Wagenknecht is being built up by the media as a politician who can assist in implementing a change of course in order to free German foreign policy from its dependence on the United States. It would not be the first time in the history of the Federal Republic that such a fundamental shift has taken place by means of a new coalition. This was the case in 1969 with Willy Brandt’s Ostpolitik, and again in 2003, when Gerhard Schröder’s increasing closeness to Russia was halted.

Wagenknecht’s speech in parliament was equally revealing for what she did not say. While she repeatedly attacked the US, she did not go into any of the real motives behind Germany’s military intervention. She presented the campaign as merely as mistaken, indecisive and irresponsible.

But the grand coalition’s decision for war is no mere mistake. German imperialism is pursuing its own economic and strategic interests in the Middle East.
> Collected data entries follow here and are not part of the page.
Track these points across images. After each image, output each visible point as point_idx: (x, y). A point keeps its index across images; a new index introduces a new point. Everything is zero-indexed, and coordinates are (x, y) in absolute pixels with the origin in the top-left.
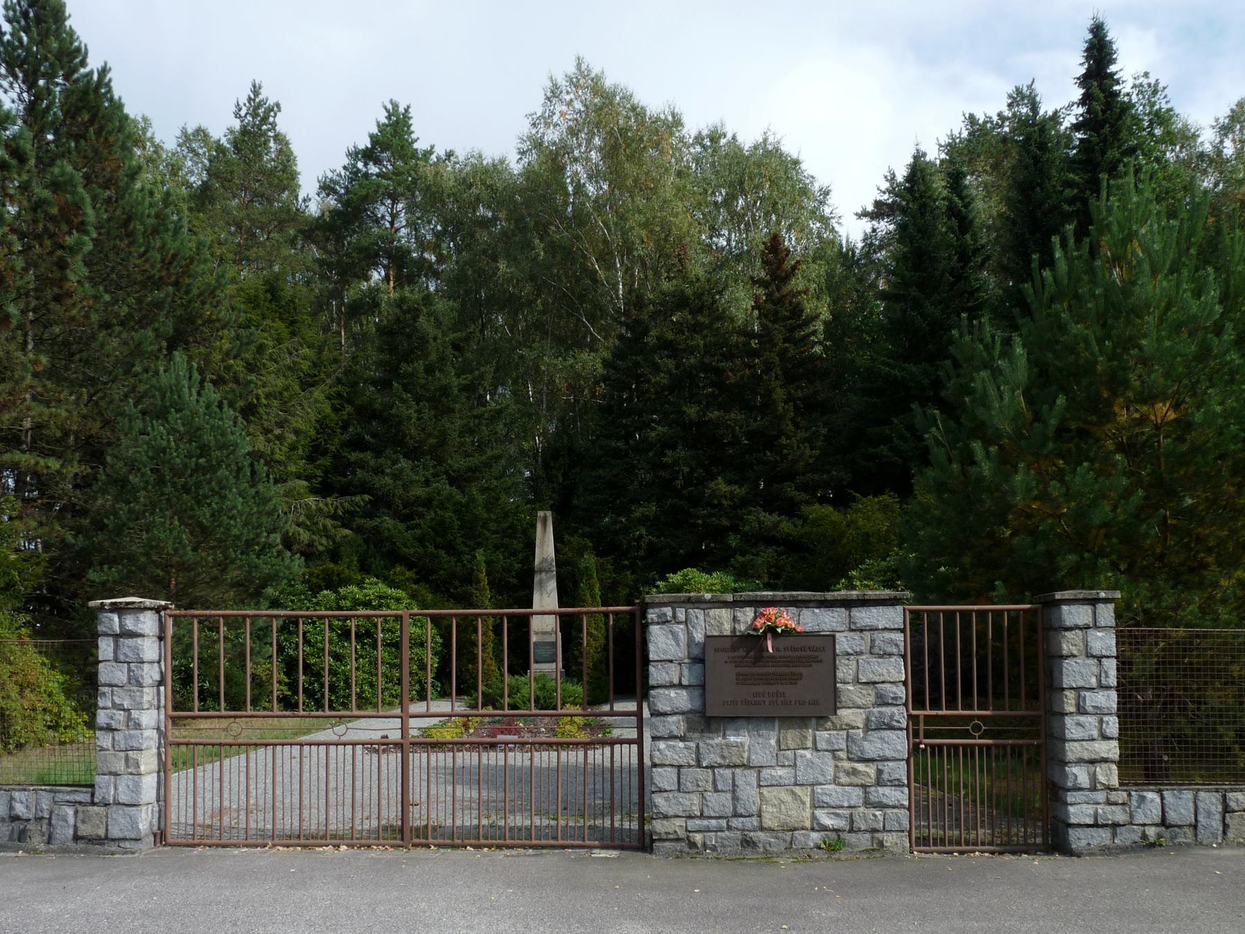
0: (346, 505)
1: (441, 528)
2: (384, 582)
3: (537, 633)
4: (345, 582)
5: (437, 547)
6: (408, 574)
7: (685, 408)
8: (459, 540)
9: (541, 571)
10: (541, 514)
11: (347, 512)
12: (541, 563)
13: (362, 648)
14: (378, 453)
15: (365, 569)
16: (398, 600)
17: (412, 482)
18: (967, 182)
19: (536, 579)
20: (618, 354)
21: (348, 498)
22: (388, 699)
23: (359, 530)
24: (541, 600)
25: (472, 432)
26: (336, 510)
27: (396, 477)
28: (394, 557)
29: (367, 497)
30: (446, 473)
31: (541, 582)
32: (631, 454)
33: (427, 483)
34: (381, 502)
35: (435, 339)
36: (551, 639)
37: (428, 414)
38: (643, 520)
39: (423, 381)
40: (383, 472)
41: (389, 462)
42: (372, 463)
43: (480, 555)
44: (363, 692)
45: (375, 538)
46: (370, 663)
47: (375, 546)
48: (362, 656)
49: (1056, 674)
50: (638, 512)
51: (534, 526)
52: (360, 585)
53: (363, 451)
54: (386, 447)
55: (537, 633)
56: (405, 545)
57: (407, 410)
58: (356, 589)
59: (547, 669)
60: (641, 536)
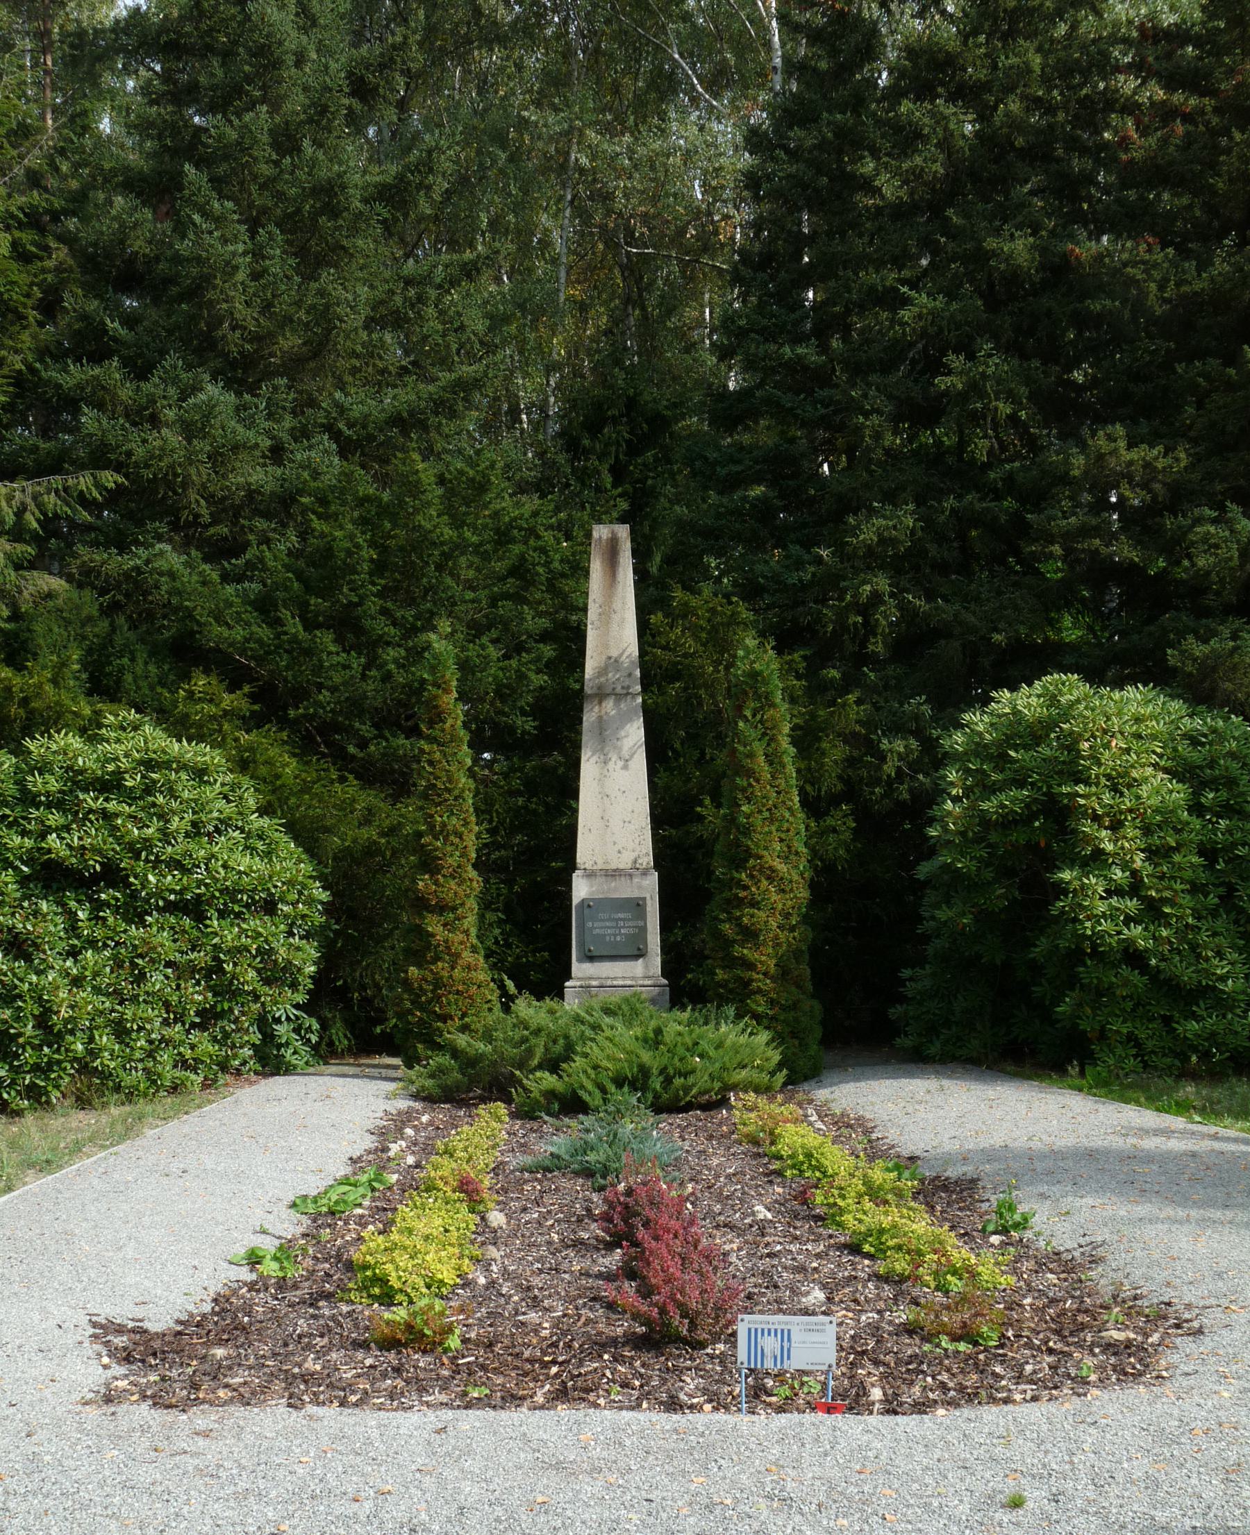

A strategy paper by the Konrad Adenauer Foundation defined Germany’s “own national interest” in the region as “realising a seamless supply of raw materials and creating export opportunities for German business.”

It is clear that the Paris terrorist attacks provided a welcome pretext to put these plans into practice. Wagenknecht is silent about this, because the Left Party is directly involved in Germany’s great power plans. Left Party parliamentary deputy Stefan Liebich cooperated in 2013 in the drafting of the strategy paper “New power–New responsibility,” which called for a more aggressive German foreign policy based on militarism.

Early last year, several Left Party parliamentary deputies voted to support the sending of a German frigate to the Mediterranean Sea to destroy Syrian chemical weapons. A few weeks later, Gregor Gysi became one of the first German politicians to call for supplying weapons to the Kurds and demanded in parliament a massive intervention by UN troops.

Shortly afterwards, 14 leading Left Party politicians published a statement titled “Save Kobani!” that urged a military intervention in Syria and Iraq against the Islamic State. The signatories included 12 members of the parliamentary fraction, among them Dietmar Bartsch, Jan Korte, Petra Pau and Liebich.